» **Exercise set**:
A - Can you extract the part of the polyclinic post starting with "The key to is" and going on through "in various things.", word for word?
B - Answer these from the polyclinic post:
(i) How many days does the writer spend on clinical work?
(ii) Which track did the writer's senior end up doing?
(iii) How many patients did the writer see today?

» **Source text**:
"""

I do not agree with you.
If i'm have to see 50-60 urti a day everyday for the rest of my life, i think i will go nuts.
The key to is find meaning in your work i guess. In those first few years after m.med many a times i want to quit to go private GP land, go community hospital , turn locum etc.
Now i'm still here in the polyclinic. I'm do not have FCFP and not doing some head or deputy job.
Can't say I'm loving it every day, there are good and bad days , but overall i'm not hating it. I try to engage myself in various things.
The key as one of my senior advised me, is to find your niche. She ended up doing the education track.
Right now i'm clinical 3.5 days ,0.5 days teaching and 1 day doing a unique external arrangement that is clinically quite light. Involved in SAG work and a few collaborations with hospitals as well at
MOH level.
The 3.5 clinical days can be varied. I am able to run the special clinics like health and mind, memory clinic, dermatology STC, procedure etc It gives me some depth and makes the work interesting.
I saw 48 patients today in a mix chronic acute urti que. I finish at 1pm , break for lunch and start work at 2pm and finish work at exactly 4:30pm. Most are routine cases but there is a guy who had Hba1c 8.9 that i managed to get him to start on metformin after he had declined for 2 years. It took some time and counselling. End the end of it he told me he is agreeable to start because i take the time and have the patience to explain many things to him unlike all the other doctors before me.

"""

Point tracking data:
"""

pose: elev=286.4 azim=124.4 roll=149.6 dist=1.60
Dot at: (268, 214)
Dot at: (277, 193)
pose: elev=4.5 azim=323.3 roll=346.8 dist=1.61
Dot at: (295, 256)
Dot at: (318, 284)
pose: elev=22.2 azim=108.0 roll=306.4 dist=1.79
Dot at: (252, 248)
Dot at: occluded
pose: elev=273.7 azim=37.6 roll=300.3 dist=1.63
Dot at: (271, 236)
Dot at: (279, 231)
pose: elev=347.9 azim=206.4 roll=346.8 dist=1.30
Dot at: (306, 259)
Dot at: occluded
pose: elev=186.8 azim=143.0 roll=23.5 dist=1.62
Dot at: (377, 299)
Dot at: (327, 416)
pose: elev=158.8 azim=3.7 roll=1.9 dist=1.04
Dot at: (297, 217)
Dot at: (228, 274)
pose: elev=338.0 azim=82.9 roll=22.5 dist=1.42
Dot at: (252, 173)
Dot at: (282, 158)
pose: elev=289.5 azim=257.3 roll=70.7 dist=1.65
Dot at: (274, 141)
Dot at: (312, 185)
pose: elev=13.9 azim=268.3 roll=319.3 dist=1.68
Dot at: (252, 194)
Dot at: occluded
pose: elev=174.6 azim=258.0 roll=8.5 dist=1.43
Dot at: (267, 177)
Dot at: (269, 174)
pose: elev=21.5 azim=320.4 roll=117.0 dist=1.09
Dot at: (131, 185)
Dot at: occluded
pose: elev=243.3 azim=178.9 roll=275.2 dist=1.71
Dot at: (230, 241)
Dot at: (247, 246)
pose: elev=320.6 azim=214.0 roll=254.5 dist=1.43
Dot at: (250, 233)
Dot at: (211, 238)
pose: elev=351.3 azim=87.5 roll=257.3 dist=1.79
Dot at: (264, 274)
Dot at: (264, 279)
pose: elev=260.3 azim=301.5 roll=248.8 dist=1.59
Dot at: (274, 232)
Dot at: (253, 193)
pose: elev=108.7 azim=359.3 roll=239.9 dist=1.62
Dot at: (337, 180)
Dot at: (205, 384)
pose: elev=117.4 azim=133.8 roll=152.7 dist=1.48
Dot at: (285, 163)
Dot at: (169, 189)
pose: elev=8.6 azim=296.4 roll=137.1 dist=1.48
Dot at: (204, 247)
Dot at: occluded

"""

» **Results for each task**:
A -
The key to is find meaning in your work i guess. In those first few years after m.med many a times i want to quit to go private GP land, go community hospital , turn locum etc.
Now i'm still here in the polyclinic. I'm do not have FCFP and not doing some head or deputy job.
Can't say I'm loving it every day, there are good and bad days , but overall i'm not hating it. I try to engage myself in various things.

B -
(i) 3.5 days
(ii) The education track
(iii) 48 patients